The survey published Tuesday by The Associated Press and NORC Center for Public Affairs Research found that 69 percent of all U.S. adults believe “major changes” or a “complete overhaul” of the U.S. criminal justice system is needed in response to the recent deaths of Black Americans in encounters with police.
A further 25 percent of American adults said that minor changes were needed to law enforcement; just 5 percent of adults who responded to the poll said that “no changes” should be made. The poll comes in the wake of massive nationwide protests over the death of George Floyd, a Black man seen on video in Minneapolis police custody pleading for medical attention while a white officer knelt on his neck for nearly nine minutes.

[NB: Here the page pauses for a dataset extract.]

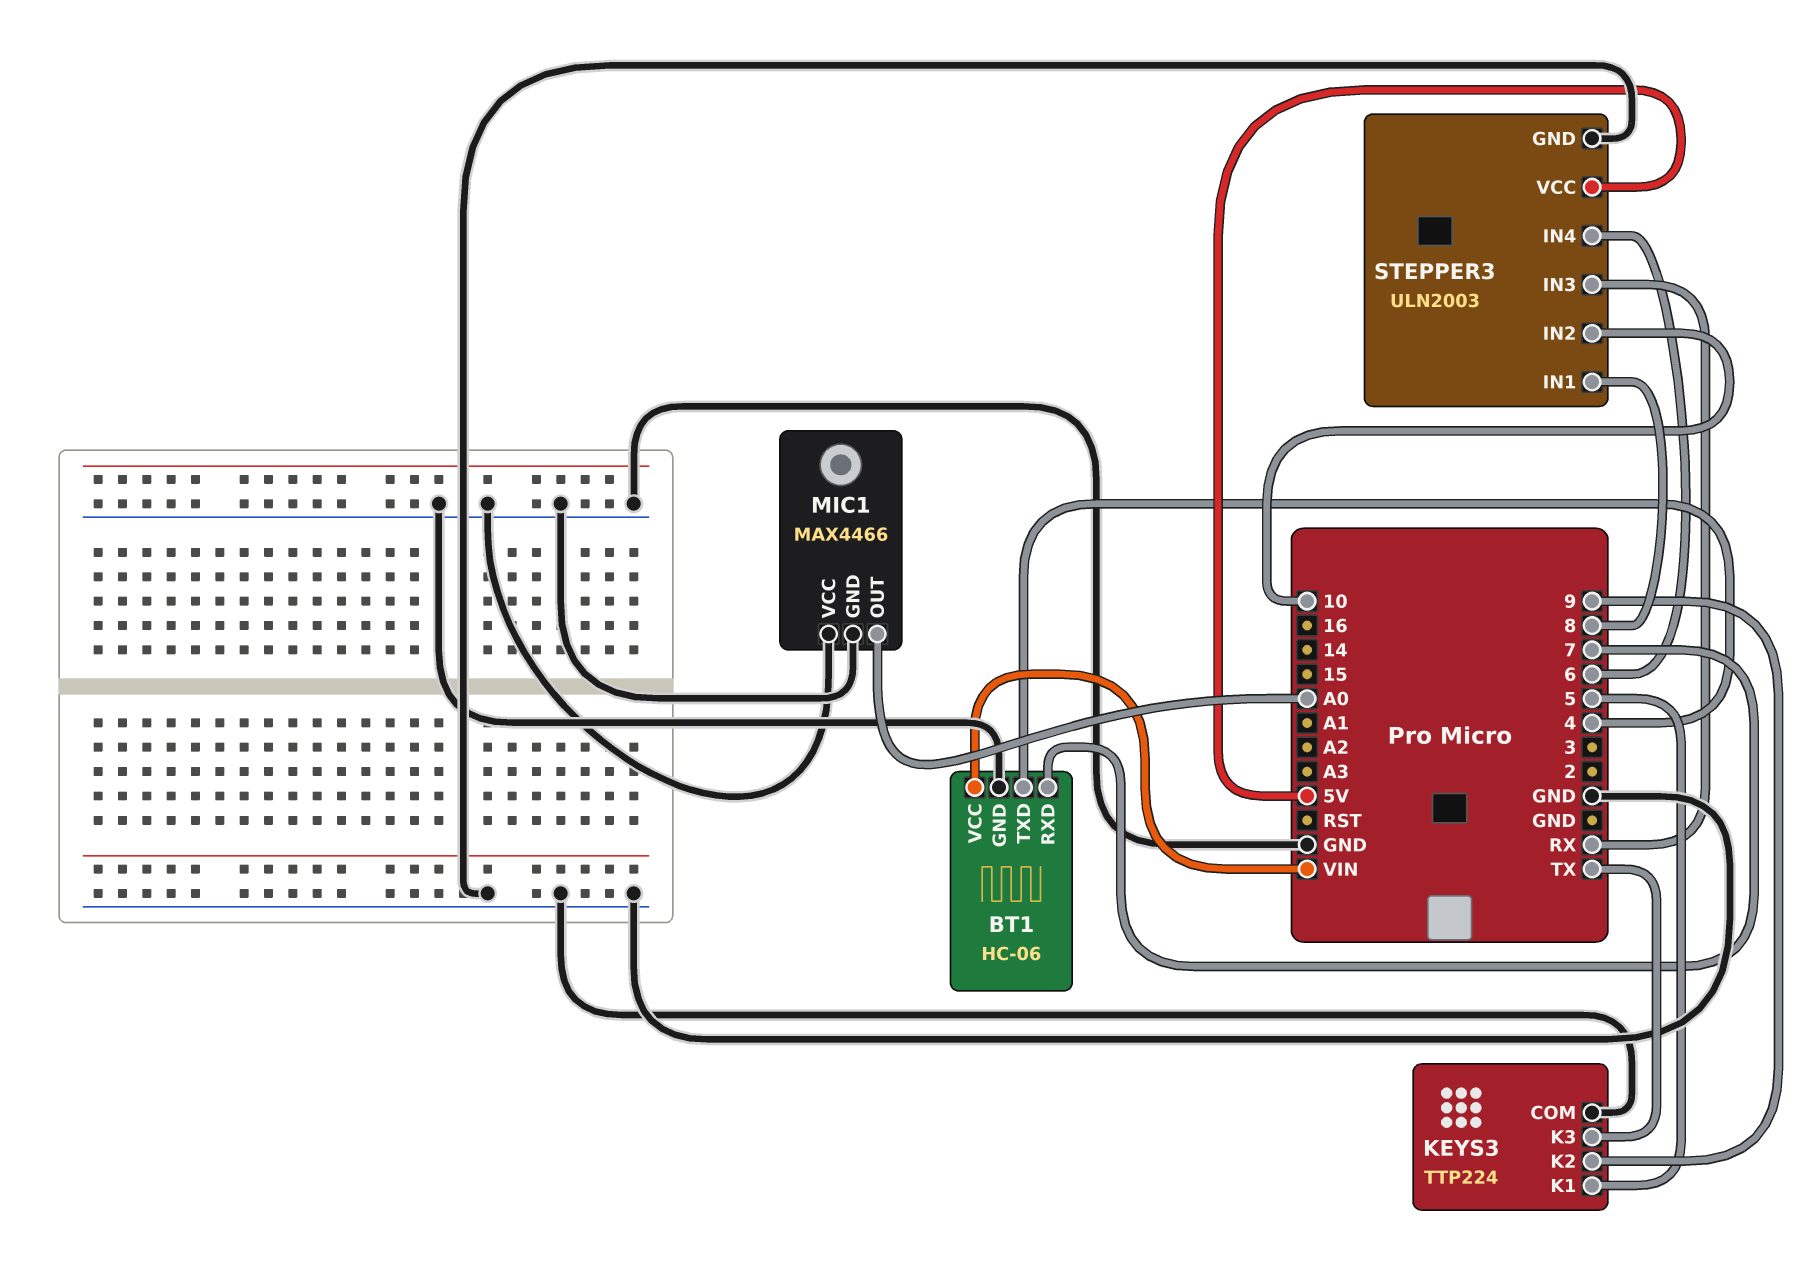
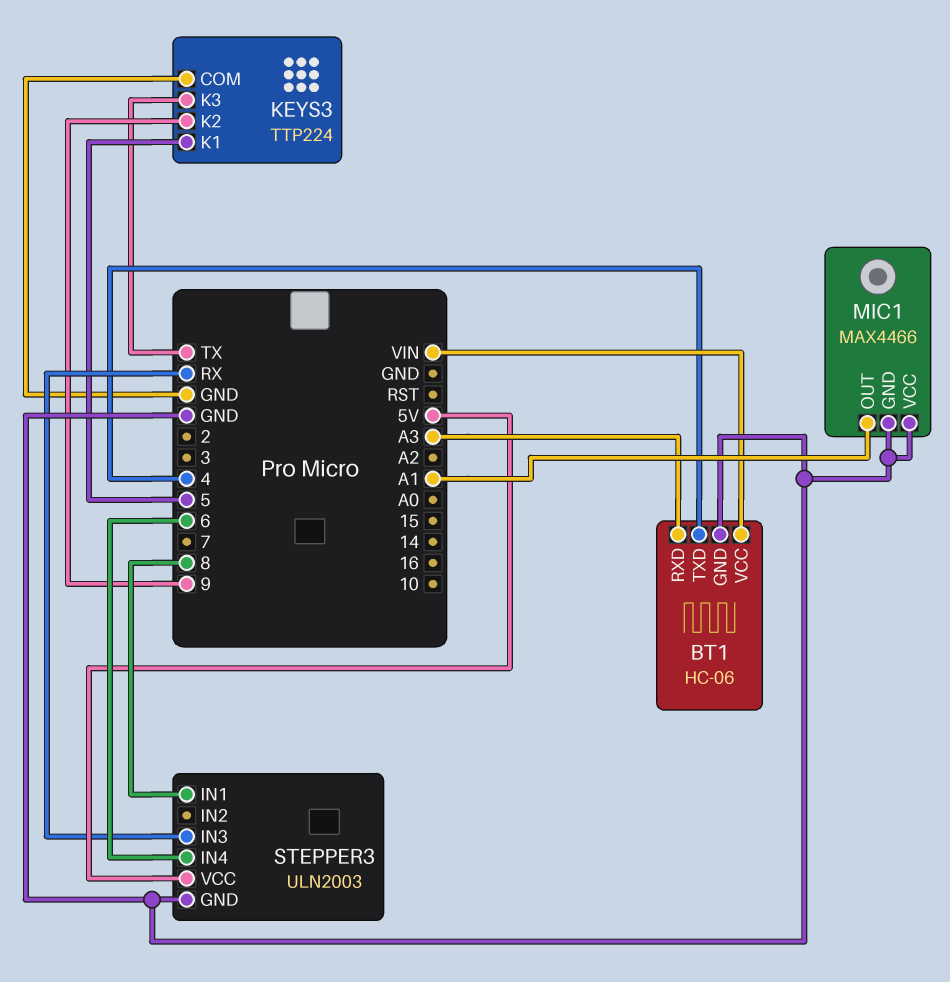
BT1 pin RXD: 7 -> A3
MIC1 pin OUT: A0 -> A1
STEPPER3 pin IN2: 10 -> none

When it comes to specific reforms, 25 percent of Americans supported reducing funding for law enforcement, while there is much wider support for reforms such as requiring the use of body cameras (89 percent), establishing clear use of force protocols (86 percent) and requiring officers to report instances of misuse of force (87 percent).
The poll did show a divide among racial lines over whether the criminal justice system needed a complete overhaul: More than half (57 percent) of Black respondents agreed with this, while just 26 percent of white respondents did. 39 percent of white respondents called for major changes, while 30 percent said just minor changes were needed.
The AP-NORC poll surveyed 1,310 adults from June 11 to 15. The margin of error is 3.7 percentage points.